Spatio-temporal characteristics and driving mechanism of land degradation sensitivity in Northwest China

Sci Total Environ. 2024 Mar 25:918:170403. doi: 10.1016/j.scitotenv.2024.170403. Epub 2024 Feb 1.

Abstract

Northwest China has been experiencing severe land degradation for a long time due to various natural and social elements. Evaluating and analyzing the process of occurrence and driving mechanism of land degradation sensitivity in this area is crucial for enhancing the local ecological environment. In this study, 18 social and environmental elements were used to construct a land degradation sensitivity index (LDSI) evaluation system in the area from vegetation, climate, management, soil, and geomorphology five factors.

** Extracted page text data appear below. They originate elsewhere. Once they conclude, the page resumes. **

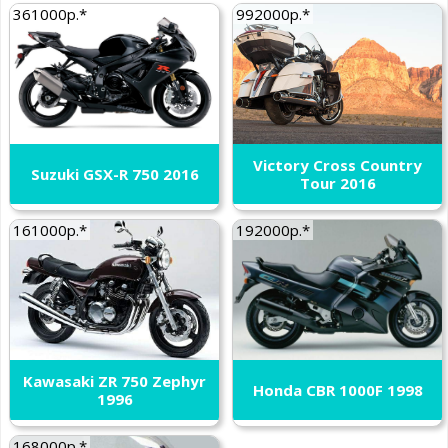
361000р.*
992000р.*
Victory Cross Country
Suzuki GSX-R 750 2016
Tour 2016
161000р.*
192000р.*
Kawasaki ZR 750 Zephyr
Honda CBR 1000F 1998
1996
168000р.*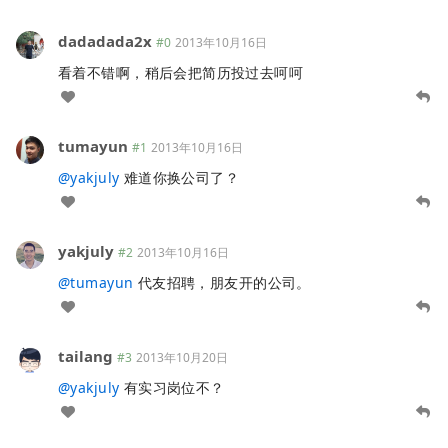
dadadada2x
#0
2013年10月16日
看着不错啊，稍后会把简历投过去呵呵
tumayun
#1
2013年10月16日
@
yakjuly
难道你换公司了？
yakjuly
#2
2013年10月16日
@
tumayun
代友招聘，朋友开的公司。
tailang
#3
2013年10月20日
@
yakjuly
有实习岗位不？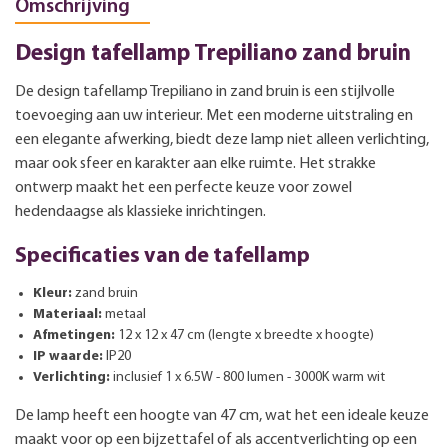
Omschrijving
Design tafellamp Trepiliano zand bruin
De design tafellamp Trepiliano in zand bruin is een stijlvolle
toevoeging aan uw interieur. Met een moderne uitstraling en
een elegante afwerking, biedt deze lamp niet alleen verlichting,
maar ook sfeer en karakter aan elke ruimte. Het strakke
ontwerp maakt het een perfecte keuze voor zowel
hedendaagse als klassieke inrichtingen.
Specificaties van de tafellamp
Kleur:
zand bruin
Materiaal:
metaal
Afmetingen:
12 x 12 x 47 cm (lengte x breedte x hoogte)
IP waarde:
IP20
Verlichting:
inclusief 1 x 6.5W - 800 lumen - 3000K warm wit
De lamp heeft een hoogte van 47 cm, wat het een ideale keuze
maakt voor op een bijzettafel of als accentverlichting op een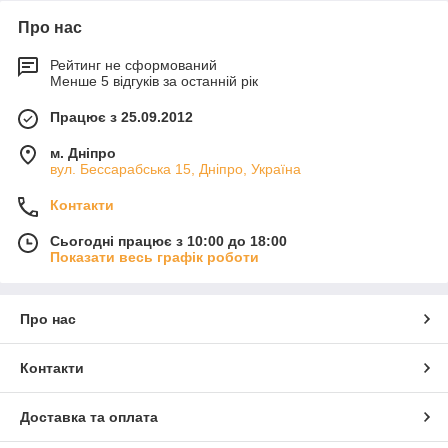
Про нас
Рейтинг не сформований
Менше 5 відгуків за останній рік
Працює з 25.09.2012
м. Дніпро
вул. Бессарабська 15, Дніпро, Україна
Контакти
Сьогодні працює з 10:00 до 18:00
Показати весь графік роботи
Про нас
Контакти
Доставка та оплата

The spatio-temporal characteristics of LDSI in Northwest China from 2000 to 2020 were evaluated on the basis of analyzing the developmental changes of each factor. Correlation analysis and multiscale geographical weighting regression (MGWR) were used to reveal the driving mechanism of land degradation sensitivity. The results indicated a high level of land degradation sensitivity in Northwest China, with >66 % of the area (190.96 × 104 km2) in the critical sensitive class from 2000 to 2020. But the land degradation sensitivity decreased in 18.52 % of the area (53.58 × 104 km2) from 2000 to 2020, the overall trend was weakening. The spatial distribution mainly showed stronger sensitivity in the northwest and weaker sensitivity in the southeast. By exploring the driving mechanism of land degradation sensitivity, it was found that vegetation and climate showed a strong correlation, with a correlation coefficient >0.8. Drought resistance played a strong role in the dynamic process of land degradation. The basic dynamic elements showed some spatial variability in land degradation in different regions. This study is of significance for land degradation prevention and sustainable development in Northwest China.

Keywords: Driving mechanism; Land degradation sensitivity; Multiscale geographical weighting regression; Northwest China; Spatial and temporal characteristics.